**Study material**
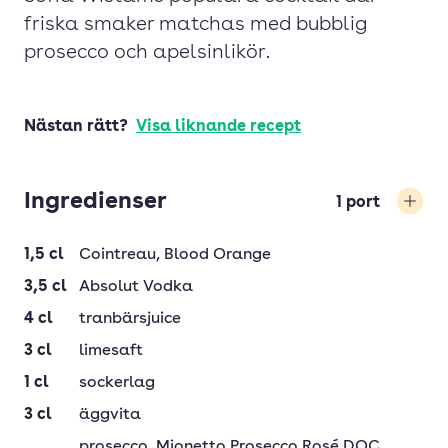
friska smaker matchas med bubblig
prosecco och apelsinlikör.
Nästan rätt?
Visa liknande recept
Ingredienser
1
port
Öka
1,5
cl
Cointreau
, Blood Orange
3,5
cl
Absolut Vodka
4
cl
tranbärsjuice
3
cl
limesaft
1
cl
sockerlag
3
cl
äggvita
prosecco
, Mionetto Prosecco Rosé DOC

...

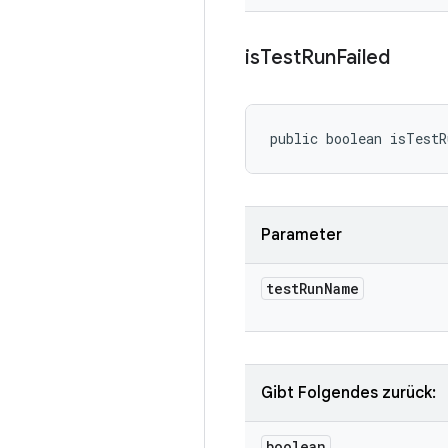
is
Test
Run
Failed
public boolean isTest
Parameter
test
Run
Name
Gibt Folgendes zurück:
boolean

**Requirement**
Look back at the entries above and repeat, unchanged, every line from the line holding "friska smaker matchas med bubblig" through the line holding "Prosecco Rosé DOC".

**Reply**
friska smaker matchas med bubblig
prosecco och apelsinlikör.
Nästan rätt?
Visa liknande recept
Ingredienser
1
port
Öka
1,5
cl
Cointreau
, Blood Orange
3,5
cl
Absolut Vodka
4
cl
tranbärsjuice
3
cl
limesaft
1
cl
sockerlag
3
cl
äggvita
prosecco
, Mionetto Prosecco Rosé DOC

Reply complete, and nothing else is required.